I have read that the Riemann Hypothesis is equivalent to
$\pi(x)=\text{Li}(x)+O(\sqrt{x}\log x)$
Is there an analogous statement saying the Riemann Hypothesis is equivalent to
$\pi(x)=\frac{x}{\log x}+ O(f(x))\quad$ for some $f$
or
$\pi(x)=\frac{x}{\log x}+ g(x) + O(h(x))\quad$ for some elementary function $g$ and $h$
I'm guessing that $f$ could not possibly be $\sqrt{x}\log x$ because I plotted
$\frac{\text{Li}(x)-x/\log(x)}{\sqrt x\log x}$ and it looked like it grew without bound as $x$ goes to infinity.
Best Answer
It is not hard to show that $$\mathrm{Li}(x) = \frac{x}{\log x} \sum_{k=0}^{m - 1}{\frac{k!}{(\log x)^k}} + O\left(\frac{x}{(\log x)^{m + 1}}\right)$$ for any $m \geq 0$ (just use the definition of $\mathrm{Li}(x)$ and repeated integration by parts).
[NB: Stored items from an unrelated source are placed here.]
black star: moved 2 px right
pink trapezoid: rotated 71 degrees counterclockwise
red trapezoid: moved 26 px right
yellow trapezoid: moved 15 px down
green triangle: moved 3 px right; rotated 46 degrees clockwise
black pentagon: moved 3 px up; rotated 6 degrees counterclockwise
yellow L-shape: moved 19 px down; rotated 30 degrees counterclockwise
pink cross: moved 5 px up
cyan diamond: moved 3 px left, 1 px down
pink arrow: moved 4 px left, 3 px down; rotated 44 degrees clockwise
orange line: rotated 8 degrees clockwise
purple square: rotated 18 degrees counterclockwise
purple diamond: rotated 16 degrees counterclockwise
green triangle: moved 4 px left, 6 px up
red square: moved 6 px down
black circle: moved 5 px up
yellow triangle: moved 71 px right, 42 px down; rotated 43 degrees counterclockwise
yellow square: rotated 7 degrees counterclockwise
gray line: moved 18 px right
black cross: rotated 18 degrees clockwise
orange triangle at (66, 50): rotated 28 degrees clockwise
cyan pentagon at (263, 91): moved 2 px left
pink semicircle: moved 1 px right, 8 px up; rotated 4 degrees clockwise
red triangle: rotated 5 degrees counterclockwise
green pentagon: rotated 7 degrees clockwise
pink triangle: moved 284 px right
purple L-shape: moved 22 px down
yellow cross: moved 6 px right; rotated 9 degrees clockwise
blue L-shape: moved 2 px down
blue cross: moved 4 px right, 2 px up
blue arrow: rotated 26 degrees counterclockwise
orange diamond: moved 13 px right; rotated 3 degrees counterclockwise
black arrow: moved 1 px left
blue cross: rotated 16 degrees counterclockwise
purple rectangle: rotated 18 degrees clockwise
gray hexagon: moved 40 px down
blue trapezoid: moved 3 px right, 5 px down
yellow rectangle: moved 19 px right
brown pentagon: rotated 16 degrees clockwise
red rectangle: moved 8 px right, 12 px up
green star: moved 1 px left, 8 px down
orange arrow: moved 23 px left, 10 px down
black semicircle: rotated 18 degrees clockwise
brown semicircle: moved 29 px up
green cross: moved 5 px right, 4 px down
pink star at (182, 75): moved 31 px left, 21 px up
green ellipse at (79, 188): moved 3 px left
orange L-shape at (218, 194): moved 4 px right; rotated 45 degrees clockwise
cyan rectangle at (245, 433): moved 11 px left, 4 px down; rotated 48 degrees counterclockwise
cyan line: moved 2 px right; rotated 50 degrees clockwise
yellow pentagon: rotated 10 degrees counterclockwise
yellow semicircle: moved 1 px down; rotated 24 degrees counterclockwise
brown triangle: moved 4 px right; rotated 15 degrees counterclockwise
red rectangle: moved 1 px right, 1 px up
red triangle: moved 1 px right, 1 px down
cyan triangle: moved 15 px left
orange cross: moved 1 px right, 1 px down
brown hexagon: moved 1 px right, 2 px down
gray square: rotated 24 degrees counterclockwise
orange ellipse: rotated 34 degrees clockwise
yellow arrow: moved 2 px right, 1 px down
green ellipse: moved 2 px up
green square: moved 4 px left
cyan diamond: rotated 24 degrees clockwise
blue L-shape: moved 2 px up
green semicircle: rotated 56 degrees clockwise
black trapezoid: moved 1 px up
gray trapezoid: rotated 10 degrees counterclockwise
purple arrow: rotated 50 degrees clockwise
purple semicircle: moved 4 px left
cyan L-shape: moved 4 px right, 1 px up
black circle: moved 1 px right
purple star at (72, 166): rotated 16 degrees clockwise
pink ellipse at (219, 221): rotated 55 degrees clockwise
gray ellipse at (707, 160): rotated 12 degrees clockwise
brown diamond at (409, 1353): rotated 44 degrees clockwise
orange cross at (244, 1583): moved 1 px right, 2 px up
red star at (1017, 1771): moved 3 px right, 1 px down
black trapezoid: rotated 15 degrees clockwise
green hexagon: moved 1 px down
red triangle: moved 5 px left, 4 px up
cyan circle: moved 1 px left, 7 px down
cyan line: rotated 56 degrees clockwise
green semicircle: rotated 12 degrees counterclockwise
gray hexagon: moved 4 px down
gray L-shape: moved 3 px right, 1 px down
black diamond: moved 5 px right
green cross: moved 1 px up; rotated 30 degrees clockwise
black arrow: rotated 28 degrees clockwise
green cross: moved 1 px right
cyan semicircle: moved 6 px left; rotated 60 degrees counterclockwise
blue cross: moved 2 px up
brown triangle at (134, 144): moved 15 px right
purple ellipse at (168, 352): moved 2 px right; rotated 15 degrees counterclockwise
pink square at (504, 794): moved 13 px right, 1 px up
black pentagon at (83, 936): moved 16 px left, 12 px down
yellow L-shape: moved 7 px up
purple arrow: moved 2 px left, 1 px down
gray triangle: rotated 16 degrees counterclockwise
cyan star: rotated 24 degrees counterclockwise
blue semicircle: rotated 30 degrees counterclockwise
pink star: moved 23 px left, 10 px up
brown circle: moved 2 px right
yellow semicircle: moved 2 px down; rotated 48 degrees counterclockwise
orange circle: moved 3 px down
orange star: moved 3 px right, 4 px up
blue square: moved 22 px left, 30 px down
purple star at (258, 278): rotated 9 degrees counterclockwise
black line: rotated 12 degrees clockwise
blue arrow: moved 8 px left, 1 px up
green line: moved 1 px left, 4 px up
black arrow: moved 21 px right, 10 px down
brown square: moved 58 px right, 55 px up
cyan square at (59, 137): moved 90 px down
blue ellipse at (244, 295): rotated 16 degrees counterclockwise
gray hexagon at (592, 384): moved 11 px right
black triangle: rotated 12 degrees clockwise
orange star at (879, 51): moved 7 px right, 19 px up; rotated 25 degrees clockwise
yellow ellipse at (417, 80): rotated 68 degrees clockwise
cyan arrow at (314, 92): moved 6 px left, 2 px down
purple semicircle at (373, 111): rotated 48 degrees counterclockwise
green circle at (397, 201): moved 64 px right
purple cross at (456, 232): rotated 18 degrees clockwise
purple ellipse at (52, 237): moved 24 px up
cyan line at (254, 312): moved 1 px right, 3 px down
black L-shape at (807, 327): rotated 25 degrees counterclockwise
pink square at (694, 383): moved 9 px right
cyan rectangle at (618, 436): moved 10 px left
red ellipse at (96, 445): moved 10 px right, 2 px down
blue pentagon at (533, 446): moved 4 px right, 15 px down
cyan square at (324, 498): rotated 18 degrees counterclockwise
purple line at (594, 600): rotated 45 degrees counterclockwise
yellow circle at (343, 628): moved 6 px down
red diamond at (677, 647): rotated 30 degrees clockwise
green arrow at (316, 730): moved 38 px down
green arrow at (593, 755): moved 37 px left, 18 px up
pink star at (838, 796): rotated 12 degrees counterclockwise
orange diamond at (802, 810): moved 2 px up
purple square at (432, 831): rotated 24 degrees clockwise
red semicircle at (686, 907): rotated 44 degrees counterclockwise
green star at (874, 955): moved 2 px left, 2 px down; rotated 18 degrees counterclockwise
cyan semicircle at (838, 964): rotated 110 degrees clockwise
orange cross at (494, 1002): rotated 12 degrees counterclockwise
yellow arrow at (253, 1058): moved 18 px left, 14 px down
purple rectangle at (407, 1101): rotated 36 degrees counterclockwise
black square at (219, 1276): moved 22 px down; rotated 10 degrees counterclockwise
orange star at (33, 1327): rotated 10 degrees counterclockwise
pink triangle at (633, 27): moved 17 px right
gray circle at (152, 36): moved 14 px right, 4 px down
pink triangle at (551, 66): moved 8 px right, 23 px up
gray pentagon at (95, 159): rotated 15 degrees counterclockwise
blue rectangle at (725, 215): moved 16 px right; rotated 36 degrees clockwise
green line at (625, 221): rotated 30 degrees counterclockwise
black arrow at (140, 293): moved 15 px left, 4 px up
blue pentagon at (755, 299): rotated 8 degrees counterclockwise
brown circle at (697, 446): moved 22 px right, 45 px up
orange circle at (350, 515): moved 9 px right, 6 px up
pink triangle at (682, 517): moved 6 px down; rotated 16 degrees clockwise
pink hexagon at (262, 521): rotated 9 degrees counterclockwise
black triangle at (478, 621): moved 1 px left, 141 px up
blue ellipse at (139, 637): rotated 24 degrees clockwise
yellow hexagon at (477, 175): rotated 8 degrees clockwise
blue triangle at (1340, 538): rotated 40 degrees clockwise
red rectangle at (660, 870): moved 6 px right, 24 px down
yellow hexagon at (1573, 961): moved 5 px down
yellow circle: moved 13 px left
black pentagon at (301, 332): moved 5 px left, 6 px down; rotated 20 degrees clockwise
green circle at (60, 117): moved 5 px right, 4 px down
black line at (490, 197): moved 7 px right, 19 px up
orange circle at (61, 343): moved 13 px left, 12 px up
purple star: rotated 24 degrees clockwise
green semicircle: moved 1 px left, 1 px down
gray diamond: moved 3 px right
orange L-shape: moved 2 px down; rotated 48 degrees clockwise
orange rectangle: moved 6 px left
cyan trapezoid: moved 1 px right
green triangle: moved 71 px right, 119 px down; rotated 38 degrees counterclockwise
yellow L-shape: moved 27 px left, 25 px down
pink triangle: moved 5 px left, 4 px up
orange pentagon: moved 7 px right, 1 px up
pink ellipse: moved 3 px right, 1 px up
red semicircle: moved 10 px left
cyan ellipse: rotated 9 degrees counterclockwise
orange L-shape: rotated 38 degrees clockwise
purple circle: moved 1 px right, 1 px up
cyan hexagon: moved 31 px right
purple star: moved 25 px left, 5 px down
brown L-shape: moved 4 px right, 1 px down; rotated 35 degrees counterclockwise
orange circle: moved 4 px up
Thus $$\pi(x) = \frac{x}{\log x} \sum_{k=0}^{m - 1}{\frac{k!}{(\log x)^k}} + O\left(\frac{x}{(\log x)^{m + 1}}\right).$$ It is not possible to improve on this (this is true unconditionally; you don't even need the Riemann hypothesis). So $\mathrm{Li}(x)$ really is the "better" approximation to $\pi(x)$ compared to $x/\log x$.